# [Instruction]
Please copy each line in the records below that contains the string "which".

# [Material to process]
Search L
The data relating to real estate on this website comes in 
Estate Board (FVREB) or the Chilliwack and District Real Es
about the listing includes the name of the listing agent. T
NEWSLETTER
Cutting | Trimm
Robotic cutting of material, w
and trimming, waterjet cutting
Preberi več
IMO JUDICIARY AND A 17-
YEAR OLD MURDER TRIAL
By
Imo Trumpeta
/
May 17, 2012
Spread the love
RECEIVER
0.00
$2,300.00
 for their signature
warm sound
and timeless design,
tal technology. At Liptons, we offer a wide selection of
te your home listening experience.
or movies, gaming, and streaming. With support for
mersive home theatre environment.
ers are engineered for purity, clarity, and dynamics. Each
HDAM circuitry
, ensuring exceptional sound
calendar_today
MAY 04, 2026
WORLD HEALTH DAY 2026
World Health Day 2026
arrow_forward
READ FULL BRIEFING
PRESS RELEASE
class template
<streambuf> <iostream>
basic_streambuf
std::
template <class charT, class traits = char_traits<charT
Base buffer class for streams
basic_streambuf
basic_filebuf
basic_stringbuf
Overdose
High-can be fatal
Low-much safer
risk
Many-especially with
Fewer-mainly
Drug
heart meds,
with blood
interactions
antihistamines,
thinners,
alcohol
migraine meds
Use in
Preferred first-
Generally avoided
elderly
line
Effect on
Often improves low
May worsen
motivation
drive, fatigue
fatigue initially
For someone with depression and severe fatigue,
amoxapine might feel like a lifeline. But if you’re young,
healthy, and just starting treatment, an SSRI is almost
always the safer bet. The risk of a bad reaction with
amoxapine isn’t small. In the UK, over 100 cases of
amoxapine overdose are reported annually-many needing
* * *
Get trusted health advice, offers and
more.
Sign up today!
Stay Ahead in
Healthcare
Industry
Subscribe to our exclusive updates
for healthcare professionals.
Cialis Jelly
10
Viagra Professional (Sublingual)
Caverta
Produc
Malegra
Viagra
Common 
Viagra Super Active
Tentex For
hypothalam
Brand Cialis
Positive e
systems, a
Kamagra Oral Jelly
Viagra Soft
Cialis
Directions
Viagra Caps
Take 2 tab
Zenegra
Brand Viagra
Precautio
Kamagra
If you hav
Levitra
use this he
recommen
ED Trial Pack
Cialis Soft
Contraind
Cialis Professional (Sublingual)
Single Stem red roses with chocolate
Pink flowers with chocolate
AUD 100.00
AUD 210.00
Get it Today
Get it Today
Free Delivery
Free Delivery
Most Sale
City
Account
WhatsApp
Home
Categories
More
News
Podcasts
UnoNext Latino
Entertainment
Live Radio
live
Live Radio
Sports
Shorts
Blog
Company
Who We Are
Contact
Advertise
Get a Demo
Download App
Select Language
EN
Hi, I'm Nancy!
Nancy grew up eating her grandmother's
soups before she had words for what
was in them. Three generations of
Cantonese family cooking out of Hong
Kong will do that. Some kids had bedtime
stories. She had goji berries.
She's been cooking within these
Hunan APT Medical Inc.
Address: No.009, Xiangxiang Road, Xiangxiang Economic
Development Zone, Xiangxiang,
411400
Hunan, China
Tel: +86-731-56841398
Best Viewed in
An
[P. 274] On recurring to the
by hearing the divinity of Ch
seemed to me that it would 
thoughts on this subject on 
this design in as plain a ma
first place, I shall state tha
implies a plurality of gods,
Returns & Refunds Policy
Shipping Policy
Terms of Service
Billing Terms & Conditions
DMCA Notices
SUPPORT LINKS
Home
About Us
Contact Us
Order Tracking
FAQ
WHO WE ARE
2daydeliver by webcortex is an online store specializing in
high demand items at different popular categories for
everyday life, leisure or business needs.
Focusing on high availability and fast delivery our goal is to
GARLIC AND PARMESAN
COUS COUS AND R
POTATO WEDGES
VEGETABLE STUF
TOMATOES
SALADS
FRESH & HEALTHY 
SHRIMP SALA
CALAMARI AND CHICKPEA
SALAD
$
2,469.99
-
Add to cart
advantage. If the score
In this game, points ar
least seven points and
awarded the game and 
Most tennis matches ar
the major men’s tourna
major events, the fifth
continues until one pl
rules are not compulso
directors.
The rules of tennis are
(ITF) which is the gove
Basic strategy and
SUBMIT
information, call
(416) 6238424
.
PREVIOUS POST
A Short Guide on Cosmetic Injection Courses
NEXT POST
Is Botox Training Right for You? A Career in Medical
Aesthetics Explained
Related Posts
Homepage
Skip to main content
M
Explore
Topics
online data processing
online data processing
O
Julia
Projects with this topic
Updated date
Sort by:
---
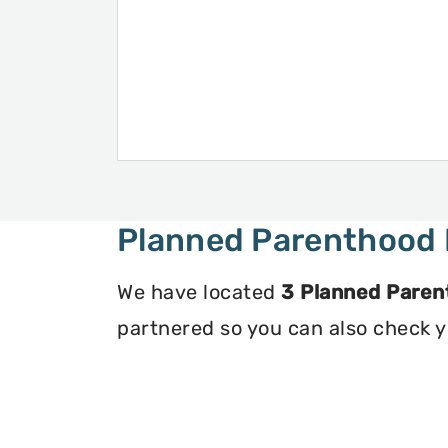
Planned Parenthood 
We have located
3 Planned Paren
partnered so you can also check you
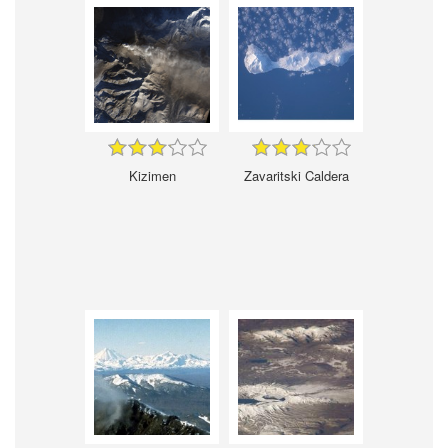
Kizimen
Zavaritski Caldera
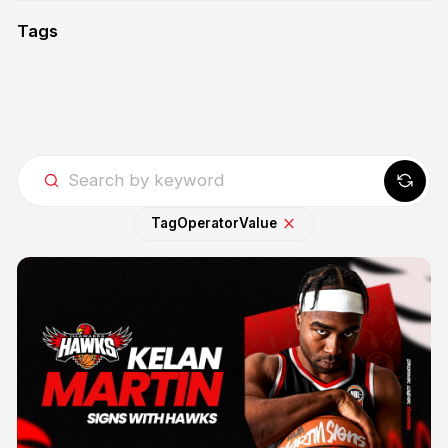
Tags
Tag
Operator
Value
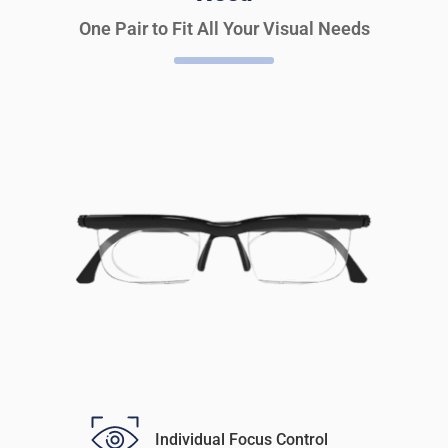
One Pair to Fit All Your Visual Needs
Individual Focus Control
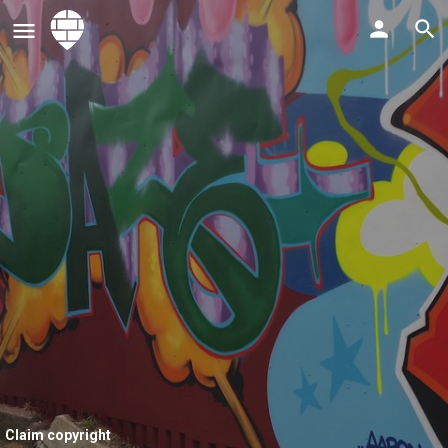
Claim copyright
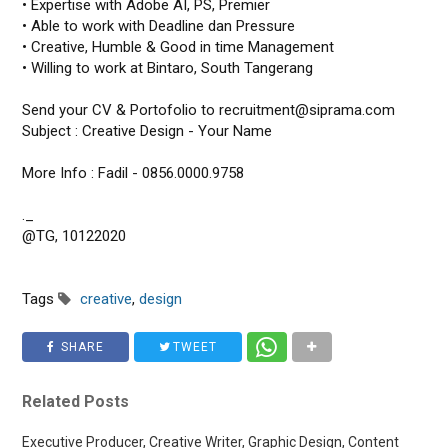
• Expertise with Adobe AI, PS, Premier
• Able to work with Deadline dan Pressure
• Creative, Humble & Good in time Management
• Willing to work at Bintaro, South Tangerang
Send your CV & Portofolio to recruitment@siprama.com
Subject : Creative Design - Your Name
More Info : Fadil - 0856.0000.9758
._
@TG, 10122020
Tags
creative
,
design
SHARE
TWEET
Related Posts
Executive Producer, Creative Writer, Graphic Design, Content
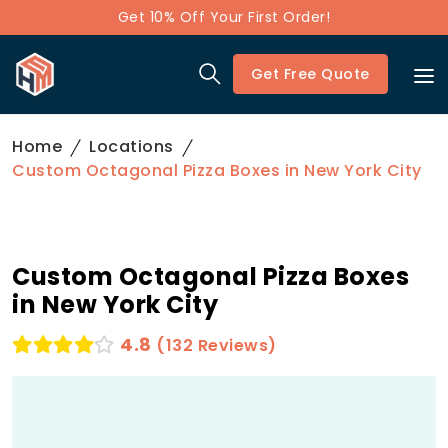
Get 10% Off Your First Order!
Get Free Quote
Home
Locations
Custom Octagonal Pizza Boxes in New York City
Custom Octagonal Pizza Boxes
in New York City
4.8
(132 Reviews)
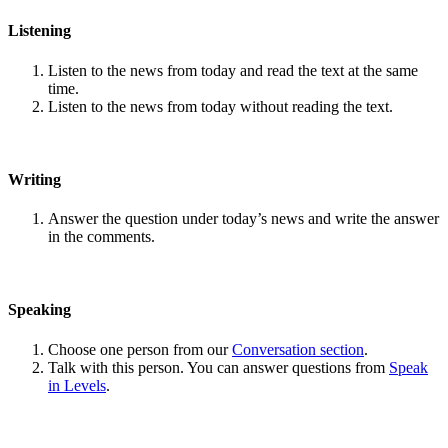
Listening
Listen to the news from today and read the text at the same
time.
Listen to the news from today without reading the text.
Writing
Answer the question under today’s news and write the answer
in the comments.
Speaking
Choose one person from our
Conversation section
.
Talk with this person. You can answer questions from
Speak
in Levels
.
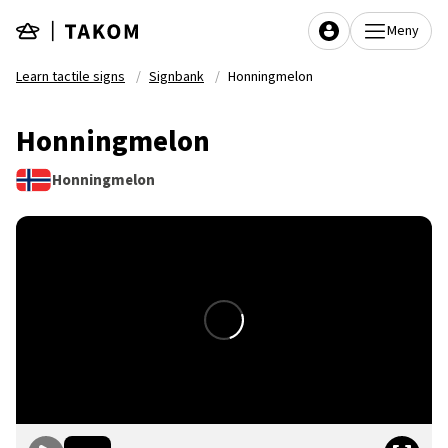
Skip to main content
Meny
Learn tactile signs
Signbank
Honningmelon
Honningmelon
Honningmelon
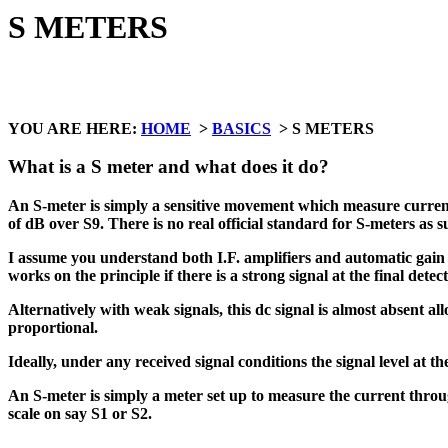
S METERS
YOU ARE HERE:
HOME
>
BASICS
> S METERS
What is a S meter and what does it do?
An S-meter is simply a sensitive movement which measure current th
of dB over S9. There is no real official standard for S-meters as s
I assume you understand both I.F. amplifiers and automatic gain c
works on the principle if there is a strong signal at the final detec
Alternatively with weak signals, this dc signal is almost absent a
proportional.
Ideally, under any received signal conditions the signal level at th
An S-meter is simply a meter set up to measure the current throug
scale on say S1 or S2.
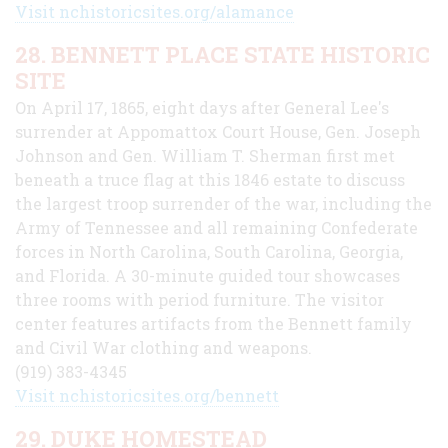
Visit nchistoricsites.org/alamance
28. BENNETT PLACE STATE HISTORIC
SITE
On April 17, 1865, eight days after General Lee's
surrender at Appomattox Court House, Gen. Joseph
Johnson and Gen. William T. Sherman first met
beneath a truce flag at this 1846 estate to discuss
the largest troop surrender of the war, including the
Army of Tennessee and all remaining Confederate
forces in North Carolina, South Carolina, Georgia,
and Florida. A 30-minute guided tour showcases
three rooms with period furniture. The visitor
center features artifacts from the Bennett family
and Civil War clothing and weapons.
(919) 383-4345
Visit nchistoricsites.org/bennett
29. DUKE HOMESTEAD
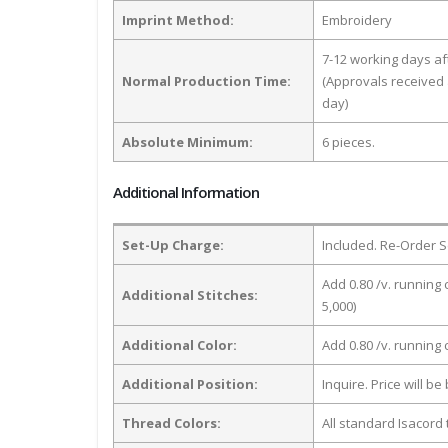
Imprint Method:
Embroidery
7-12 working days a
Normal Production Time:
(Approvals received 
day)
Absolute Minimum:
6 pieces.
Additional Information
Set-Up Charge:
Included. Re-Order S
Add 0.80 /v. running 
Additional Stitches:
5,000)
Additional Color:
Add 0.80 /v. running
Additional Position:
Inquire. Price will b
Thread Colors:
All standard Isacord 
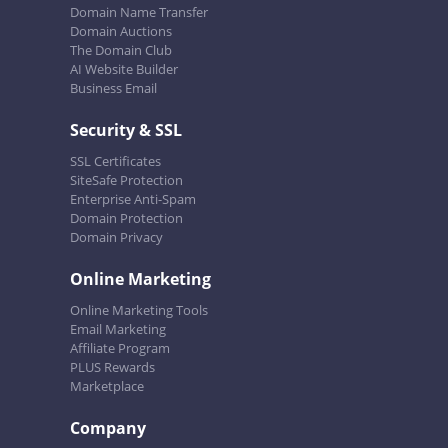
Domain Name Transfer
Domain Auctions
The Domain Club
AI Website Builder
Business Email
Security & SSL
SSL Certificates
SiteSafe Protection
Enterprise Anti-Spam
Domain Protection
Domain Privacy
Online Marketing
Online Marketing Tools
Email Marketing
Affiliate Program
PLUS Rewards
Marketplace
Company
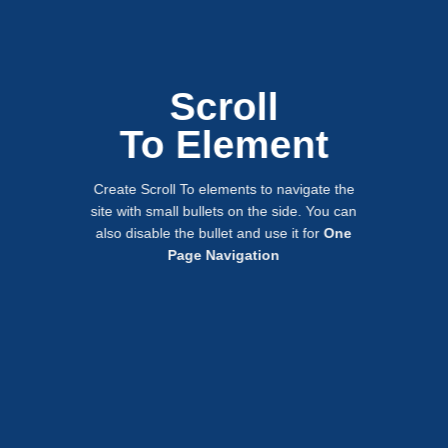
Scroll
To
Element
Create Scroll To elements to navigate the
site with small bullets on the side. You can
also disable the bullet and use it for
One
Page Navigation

# [Answer for this exercise]
(ITF) which is the gove
An S-meter is simply a sensitive movement which measure current th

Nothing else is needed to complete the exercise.